Vous pouvez vous impliquer dans des campagnes de plaidoyer ou aider à collecter de l’aide humanitaire. Mais n’ignorez pas nos vies ici et maintenant.
mangez sainement et prenez votre temps
La nutrition est importante car la santé de notre intestin se reflète dans la santé mentale et vice versa. Bien que la nourriture puisse parfois sembler être le meilleur réconfort, manger trop d’aliments gras et sucrés ne fait qu’aggraver notre humeur. D’autre part, une alimentation riche en fibres, vitamines, protéines et acides gras essentiels sera bénéfique pour la santé globale du corps, une meilleure réponse immunitaire et une bonne humeur. Les nutriments anti-stress exceptionnels sont les vitamines, le magnésium et les acides gras oméga 3, suivis de plus de légumes, de noix, de poisson, d’œufs, de fruits et de grains entiers.
Manger lentement et surtout se concentrer sur ce que vous faites vous aidera non seulement à mieux apprécier la nourriture et à favoriser une bonne digestion. C’est aussi pour libérer l’esprit des pensées et des ennuis.
pratiquer des activités sportives et agréables
L’exercice physique est un excellent anti-stress. En fait, l’exercice nous fait produire plus de dopamine et de sérotonine.

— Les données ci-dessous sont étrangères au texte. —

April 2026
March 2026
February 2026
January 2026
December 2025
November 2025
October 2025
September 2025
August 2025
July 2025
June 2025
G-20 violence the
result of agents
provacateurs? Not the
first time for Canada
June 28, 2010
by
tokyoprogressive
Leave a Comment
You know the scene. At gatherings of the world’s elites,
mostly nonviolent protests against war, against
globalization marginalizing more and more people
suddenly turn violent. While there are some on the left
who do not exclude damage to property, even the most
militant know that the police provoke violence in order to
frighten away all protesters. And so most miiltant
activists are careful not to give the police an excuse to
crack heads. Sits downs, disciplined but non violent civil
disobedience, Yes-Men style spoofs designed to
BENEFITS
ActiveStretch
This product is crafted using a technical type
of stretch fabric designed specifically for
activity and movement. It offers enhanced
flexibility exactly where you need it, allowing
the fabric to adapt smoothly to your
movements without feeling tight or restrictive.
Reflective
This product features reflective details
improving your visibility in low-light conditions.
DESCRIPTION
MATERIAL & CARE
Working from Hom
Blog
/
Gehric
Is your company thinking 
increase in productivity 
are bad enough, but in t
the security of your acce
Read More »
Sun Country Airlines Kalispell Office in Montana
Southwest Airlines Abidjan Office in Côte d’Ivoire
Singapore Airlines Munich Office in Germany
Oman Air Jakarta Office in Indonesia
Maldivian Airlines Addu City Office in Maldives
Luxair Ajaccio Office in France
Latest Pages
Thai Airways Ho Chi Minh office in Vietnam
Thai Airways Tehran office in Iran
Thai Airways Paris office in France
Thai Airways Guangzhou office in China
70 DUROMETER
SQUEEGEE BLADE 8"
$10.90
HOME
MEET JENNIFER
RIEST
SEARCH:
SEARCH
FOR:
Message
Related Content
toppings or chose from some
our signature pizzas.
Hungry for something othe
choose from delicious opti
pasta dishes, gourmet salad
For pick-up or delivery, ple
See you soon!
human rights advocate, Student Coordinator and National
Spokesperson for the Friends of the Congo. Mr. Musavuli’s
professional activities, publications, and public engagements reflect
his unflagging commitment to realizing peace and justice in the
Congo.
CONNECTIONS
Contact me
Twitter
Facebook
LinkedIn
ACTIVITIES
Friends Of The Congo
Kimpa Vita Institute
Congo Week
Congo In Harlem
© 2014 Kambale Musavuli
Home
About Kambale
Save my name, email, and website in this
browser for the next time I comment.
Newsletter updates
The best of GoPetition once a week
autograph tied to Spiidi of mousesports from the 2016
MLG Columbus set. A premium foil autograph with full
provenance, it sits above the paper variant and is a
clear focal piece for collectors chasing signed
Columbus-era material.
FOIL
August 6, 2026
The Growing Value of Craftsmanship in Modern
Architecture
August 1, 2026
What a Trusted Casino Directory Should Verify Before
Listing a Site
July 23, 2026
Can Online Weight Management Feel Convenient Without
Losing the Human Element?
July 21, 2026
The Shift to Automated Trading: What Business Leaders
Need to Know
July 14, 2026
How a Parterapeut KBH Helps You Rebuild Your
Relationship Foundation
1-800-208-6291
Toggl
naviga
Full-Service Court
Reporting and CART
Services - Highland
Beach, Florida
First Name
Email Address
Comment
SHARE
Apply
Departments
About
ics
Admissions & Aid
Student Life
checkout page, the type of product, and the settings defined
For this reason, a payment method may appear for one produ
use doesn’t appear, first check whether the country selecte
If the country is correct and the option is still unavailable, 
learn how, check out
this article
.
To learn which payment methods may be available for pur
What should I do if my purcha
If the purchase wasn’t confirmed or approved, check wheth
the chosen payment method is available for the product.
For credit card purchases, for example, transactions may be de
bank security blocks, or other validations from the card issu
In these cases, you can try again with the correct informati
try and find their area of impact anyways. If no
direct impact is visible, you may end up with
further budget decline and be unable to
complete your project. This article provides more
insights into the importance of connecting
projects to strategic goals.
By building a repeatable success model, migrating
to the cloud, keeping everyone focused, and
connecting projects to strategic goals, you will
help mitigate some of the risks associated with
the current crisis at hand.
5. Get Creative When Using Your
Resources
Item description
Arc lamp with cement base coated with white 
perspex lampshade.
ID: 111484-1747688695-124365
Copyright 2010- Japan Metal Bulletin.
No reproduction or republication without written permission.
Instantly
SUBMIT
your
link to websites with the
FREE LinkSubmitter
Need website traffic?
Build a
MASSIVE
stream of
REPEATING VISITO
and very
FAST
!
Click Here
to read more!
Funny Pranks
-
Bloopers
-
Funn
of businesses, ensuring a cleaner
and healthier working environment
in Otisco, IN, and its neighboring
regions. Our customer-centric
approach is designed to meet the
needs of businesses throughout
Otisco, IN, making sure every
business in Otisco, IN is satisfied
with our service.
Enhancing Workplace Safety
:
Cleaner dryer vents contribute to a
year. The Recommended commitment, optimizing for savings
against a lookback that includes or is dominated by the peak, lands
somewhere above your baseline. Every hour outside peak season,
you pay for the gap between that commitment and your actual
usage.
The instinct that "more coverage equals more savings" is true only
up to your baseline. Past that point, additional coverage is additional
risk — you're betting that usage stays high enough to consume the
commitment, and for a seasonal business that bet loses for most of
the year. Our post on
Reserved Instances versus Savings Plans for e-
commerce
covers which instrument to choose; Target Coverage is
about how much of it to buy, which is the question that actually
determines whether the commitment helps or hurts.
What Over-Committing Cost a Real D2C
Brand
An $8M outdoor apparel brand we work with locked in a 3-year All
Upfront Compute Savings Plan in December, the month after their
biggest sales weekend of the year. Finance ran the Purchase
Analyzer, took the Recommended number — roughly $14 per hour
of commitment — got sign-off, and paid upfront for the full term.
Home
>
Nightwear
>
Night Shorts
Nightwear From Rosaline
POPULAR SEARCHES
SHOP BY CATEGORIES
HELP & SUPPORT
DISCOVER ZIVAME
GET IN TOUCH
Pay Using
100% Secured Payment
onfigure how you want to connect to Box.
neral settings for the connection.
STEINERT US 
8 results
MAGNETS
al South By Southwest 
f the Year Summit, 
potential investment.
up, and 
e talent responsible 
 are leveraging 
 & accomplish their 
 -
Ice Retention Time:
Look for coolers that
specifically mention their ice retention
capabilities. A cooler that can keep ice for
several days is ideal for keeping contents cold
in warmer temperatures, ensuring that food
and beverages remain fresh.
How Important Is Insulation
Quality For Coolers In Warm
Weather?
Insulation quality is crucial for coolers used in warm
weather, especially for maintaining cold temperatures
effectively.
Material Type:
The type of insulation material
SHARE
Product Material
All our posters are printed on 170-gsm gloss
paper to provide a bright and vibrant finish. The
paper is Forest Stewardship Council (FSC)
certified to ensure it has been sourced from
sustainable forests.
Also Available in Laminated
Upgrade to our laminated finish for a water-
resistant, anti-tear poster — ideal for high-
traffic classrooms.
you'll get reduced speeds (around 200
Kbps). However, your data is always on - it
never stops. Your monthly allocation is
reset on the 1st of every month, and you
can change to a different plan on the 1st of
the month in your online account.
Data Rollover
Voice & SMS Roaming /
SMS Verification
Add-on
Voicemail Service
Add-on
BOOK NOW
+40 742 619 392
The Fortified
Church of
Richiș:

De plus, se concentrer sur l’activité physique peut vider l’esprit et détourner l’attention d’autres pensées.
C’est aussi formidable de s’adonner à des activités agréables comme nos passe-temps favoris et les rencontres entre amis. Un bon film de bande dessinée ou un livre drôle vous aidera certainement à réduire votre niveau de stress.
assez de sommeil
L’anxiété et le stress peuvent entraîner des troubles du sommeil, entraînant une fatigue et un stress accrus tout au long de la journée. Pour assurer un sommeil réparateur et réparateur, nous devons créer un environnement dans la chambre et dans notre esprit propice au repos.
Alors, ne regardez pas votre téléphone ou votre télévision au moins une demi-heure avant de vous coucher. Les chambres doivent être propres, peu éclairées et ni trop froides ni trop chaudes.
Le lit doit être confortable et confortable.
Les pratiques de pleine conscience et de méditation, ainsi que les pratiques de relaxation par le contrôle de la respiration peuvent également aider.
Quand contacter votre médecin ou votre psychologue
Si vous souffrez déjà de déséquilibres de santé mentale tels que l’anxiété, le stress post-traumatique ou la dépression, vous devez absolument réduire drastiquement votre vision des nouvelles et des images désagréables. Vous devez contacter votre médecin ou votre thérapeute si vous vous sentez particulièrement agité et incapable de penser à autre chose et de vaquer calmement à vos activités quotidiennes.